## Problems
(1) In the ExtractTablesFromPdf project description below, which version of iTextSharp does the software use?
(2) Write a continuation of the ExtractTablesFromPdf project description below, picking up after its last sentence.

## Text excerpt
· · ·
/ExtractTablesFromPdf

Extract tables (and paragraphs outside tables) from pdf

Primary LanguageC#MIT LicenseMIT

State of the library

The library works with few pdfs for two main reasons:

  1. The transformation matrix and the graphic state is not handled
  2. The fonts/encodings are not correctly handled

ExtractTablesFromPdf

Extract tables (and paragraphs outside tables) from pdf

License limitations

(please read before use)

This software is released under MIT license but uses iTextSharp v.4.1.6 that is released under MPL LGPL license. Before using this software you should also agree with the iTextSharp v.4.1.6 license. Also, take care if you upgrade iTextSharp because newer versions are released under AGPL.

What's this

PDF is a file format used to define device independent page output. This project intend to retrieve text and tables from a pdf.

The main part is the Engine.
· · ·
## Records shown
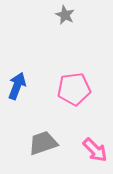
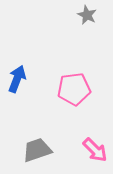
gray star: moved 22 px right
blue arrow: moved 7 px up
gray trapezoid: moved 6 px left, 7 px down
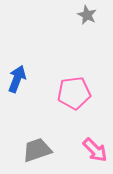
pink pentagon: moved 4 px down
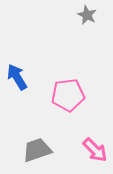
blue arrow: moved 2 px up; rotated 52 degrees counterclockwise
pink pentagon: moved 6 px left, 2 px down
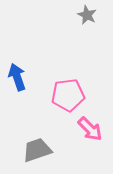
blue arrow: rotated 12 degrees clockwise
pink arrow: moved 5 px left, 21 px up
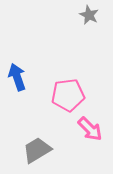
gray star: moved 2 px right
gray trapezoid: rotated 12 degrees counterclockwise
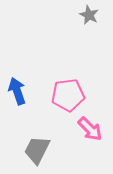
blue arrow: moved 14 px down
gray trapezoid: rotated 32 degrees counterclockwise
· · ·
## Outputs
(1) iTextSharp v.4.1.6

(2)
The Renderer is a debug window to understand what's happening.

Usage

Call

var pages = ExtractText.Read(fileName);

to read all the pages.

Then, for every page, call

Page.DetermineTableStructures();
Page.DetermineParagraphs();
Page.FillContent();

To check if you already called the method above, use

Page.IsRefreshed

After that you'll be able to access to

Page.Contents

Contents is a collection of IPageContent ordered from top of page to bottom.
A IPageContent can be a

  • Paragraph that contains text (Content)
  • Table that contains a matrix of text (Content[,])